Is the output coherent though? I am yet to see a local model working on consumer grade hardware being actually useful.
It's highly coherent (see my other comment for an example of its text output) and yes, it's useful. I am starting to use Gemma 4:e4b as my daily driver for simple commands it definitely knows, things that are too simple to use ChatGPT for. It is also able to code through moderately difficult coding tasks. If you want to see it in action, I posted a video about it here[1] (the 10 GB one is at the 2 minute mark and the 20 GB one says hello at 5 minutes 45 seconds into the video.) You can see its speed and output on simple consumer grade hardware, in this case a Mac Mini M4 with 24 GB of RAM.
[1] https://youtube.com/live/G5OVcKO70ns
I run qwen3.5 122b on a Framework Desktop at 35/ts as a daily driver doing security and OS systems and software engineering.
Never paid an LLM provider and I have no reason to ever start.
What spec of Framework Desktop do you run this on?
There is only one and for this model you need the one with 128GiB RAM.
Qwen3.5-9b and Qwen3.5-27b are pretty coherent on my 24G android phone
Which android phone has 24G?
I can try it for you
It can write (some) code that works. Just roughly guessing from my use, but I think of it as being a bit like ChatGPT circa-2024 in terms of capability & speed.

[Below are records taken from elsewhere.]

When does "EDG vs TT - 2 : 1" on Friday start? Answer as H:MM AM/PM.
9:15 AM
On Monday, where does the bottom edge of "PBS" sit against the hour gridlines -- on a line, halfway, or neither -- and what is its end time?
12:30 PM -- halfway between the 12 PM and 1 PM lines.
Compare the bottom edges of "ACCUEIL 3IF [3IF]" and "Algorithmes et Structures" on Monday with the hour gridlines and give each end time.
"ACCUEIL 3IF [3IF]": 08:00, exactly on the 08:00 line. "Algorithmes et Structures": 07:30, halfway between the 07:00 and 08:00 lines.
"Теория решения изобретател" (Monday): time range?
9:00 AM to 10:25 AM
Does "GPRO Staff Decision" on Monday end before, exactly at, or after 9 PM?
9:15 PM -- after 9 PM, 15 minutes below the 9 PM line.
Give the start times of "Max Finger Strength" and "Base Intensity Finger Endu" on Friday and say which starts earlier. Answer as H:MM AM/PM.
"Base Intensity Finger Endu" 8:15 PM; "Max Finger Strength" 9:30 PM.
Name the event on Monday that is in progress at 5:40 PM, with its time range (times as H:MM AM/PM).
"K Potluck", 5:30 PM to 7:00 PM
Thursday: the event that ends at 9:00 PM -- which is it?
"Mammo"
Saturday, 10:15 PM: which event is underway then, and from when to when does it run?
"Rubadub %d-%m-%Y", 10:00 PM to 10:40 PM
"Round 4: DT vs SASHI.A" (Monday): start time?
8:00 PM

Disappointing if you compare it to anything else from 2026, but fairly impressive for something that can run locally at an OK speed.
Can we please ban content that is CLEARLY written by AI?
I find it fascinating that after all this time reporters still don’t even bother to proofread content for obvious AI tells. I guess nobody really cares anymore?
That bugged me too, so I started looking at other articles - they all look AI generated to me. Whole website should be banned.
is there a comparison of it running on iPhone vs. Android phones?
You can run Android on just about anything so it boils down to Linux GPU benchmarks.
That doesn't answer the question, I'm curious too. I think there's a speed and battery advantage on the A19 Pro chip compared to the Snapdragon 8 Elite Gen 5 chip, but to know for sure one has to run the same model used in the most efficient way on both machines (flagships ios and android).